Lead Belly styled himself "King of the 12-string guitar," and despite his use of other instruments like the concertina, the most enduring image of Lead Belly as a performer is wielding his unusually large Stella 12-string. This guitar had a slightly longer scale length than a standard guitar, slotted tuners, ladder bracing, and a trapeze-style tailpiece to resist bridge lifting.

Lead Belly played with finger picks much of the time, using a thumb pick to provide a walking bass line and occasionally to strum. This technique, combined with low tunings and heavy strings, gives many of his recordings a piano-like sound.

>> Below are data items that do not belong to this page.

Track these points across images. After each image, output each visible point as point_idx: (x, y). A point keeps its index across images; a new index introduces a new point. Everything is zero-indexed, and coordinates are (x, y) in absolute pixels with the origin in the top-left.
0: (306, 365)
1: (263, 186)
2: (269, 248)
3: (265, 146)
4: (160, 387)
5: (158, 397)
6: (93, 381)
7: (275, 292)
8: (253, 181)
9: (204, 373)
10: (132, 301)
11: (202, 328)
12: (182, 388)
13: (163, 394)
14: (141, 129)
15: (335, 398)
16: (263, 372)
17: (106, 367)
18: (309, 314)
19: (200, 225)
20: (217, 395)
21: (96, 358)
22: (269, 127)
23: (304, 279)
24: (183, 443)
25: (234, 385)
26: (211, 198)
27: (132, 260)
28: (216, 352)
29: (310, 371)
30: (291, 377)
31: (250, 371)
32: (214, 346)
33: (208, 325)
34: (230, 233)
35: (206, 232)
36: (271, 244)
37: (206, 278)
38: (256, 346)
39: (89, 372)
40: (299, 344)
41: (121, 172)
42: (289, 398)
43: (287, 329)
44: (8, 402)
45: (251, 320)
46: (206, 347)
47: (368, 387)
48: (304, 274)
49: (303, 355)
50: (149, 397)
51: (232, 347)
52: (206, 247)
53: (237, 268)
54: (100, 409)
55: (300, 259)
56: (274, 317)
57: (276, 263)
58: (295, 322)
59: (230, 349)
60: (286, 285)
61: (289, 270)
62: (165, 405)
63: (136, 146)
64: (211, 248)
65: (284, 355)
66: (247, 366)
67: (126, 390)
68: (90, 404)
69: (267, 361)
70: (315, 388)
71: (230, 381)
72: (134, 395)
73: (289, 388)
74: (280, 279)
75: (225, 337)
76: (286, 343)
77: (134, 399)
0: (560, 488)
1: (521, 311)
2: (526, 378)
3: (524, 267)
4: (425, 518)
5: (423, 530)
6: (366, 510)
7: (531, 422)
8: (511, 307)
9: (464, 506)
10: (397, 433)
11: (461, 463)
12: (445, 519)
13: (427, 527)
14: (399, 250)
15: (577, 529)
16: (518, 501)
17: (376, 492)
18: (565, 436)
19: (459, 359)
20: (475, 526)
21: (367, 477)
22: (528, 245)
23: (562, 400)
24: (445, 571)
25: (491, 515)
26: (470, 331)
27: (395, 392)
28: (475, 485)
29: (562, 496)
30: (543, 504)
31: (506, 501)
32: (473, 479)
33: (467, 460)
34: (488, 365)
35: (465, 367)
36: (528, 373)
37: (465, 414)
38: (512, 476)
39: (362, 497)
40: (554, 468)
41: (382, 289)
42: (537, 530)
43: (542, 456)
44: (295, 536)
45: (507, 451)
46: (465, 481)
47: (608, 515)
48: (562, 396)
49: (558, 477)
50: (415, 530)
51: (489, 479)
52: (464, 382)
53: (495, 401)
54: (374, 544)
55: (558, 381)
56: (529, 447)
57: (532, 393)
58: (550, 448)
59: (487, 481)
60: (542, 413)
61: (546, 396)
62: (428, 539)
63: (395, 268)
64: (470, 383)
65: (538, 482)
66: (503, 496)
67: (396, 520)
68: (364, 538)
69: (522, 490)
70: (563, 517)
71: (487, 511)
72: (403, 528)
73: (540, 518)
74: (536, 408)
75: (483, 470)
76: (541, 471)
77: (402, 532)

Lead Belly's tuning is debatable, but appears to be a downtuned variant of standard tuning; more than likely he tuned his guitar strings relative to one another, so that the actual notes shifted as the strings wore. Lead Belly's playing style was popularised by Pete Seeger, who adopted the 12-string guitar in the 1950s and released an instructional LP and book using Lead belly as an exemplar of technique.

In some of the recordings where Lead Belly accompanied himself, he would make an unusual type of grunt between his verses. Lead Belly would do this grunt, "Haah!", through many of his songs, such as, Looky Looky Yonder, Take this Hammer, Linin' Track and Julie Ann Johnson. It gave a somewhat catchy sound to the songs. Lead Belly explains that, "Every time the men say 'haah', the hammer falls. The hammer rings, and we swing, and we sing", an apparent reference to prisoners' work songs. The grunt represents the tired deep breaths the men would take while working, singing and pausing in cadence with the work.